Bdelloid rotifers are able to incorporate foreign DNA into their genome. Given that this happens, what is their status as potential model organisms for genetic research? What are the pros and cons of using them to study mechanisms surrounding, say, recombination, or using them as genetic engineering model organisms?

Posted by: Katharine | February 23, 2010 1:07 PM

4

Um,
I guess Keith is right. GET may actually be the only conference with all the genomes ever done........
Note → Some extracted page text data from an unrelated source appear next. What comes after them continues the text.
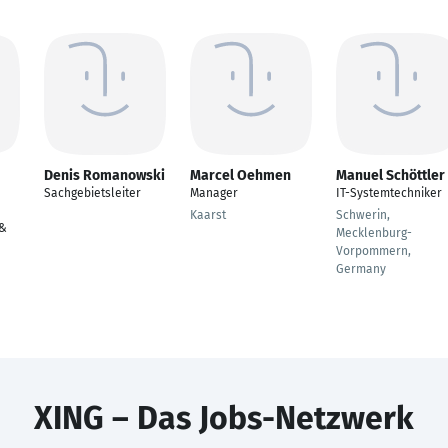
Denis Romanowski
Marcel Oehmen
Manuel Schöttler
Sachgebietsleiter
Manager
IT-Systemtechniker
Kaarst
Schwerin,
 &
Mecklenburg-
Vorpommern,
Germany
XING – Das Jobs-Netzwerk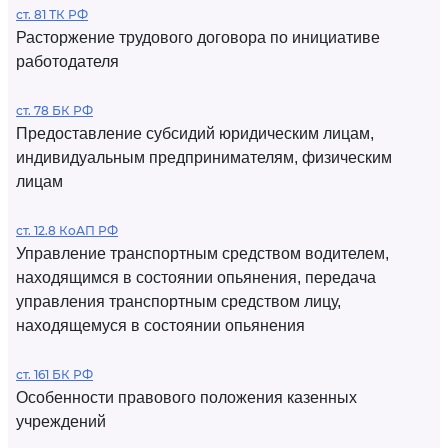
ст. 81 ТК РФ
Расторжение трудового договора по инициативе
работодателя
ст. 78 БК РФ
Предоставление субсидий юридическим лицам,
индивидуальным предпринимателям, физическим
лицам
ст. 12.8 КоАП РФ
Управление транспортным средством водителем,
находящимся в состоянии опьянения, передача
управления транспортным средством лицу,
находящемуся в состоянии опьянения
ст. 161 БК РФ
Особенности правового положения казенных
учреждений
Maybe not. Time will tell. Will they really get 5000k full coverage, useful genomes?

-Steve

Posted by: Steven Murphy MD | February 23, 2010 9:01 PM

5

@Steve,

It will be a little tough to judge if they will truly get 5,000 full coverage genomes. Due to the nature of their business (selling services as opposed to instruments) there is no way to tell how many instruments they possess and what type of true scalability they have. Additionally, the sheer computing power to store and analyze 5,000 genomes in a year is mind-boggling. Approaching from just the storage angle, one would likely need somewhere from 5-30 TB (that's 5,000-30,000 GB) per genome (assuming 50X coverage) just to archive the data. Multiply that by 5,000 and one can begin to see the sheer scale needed to undertake such an ambitious project.

I, for one, will be interested to see if they can deliver.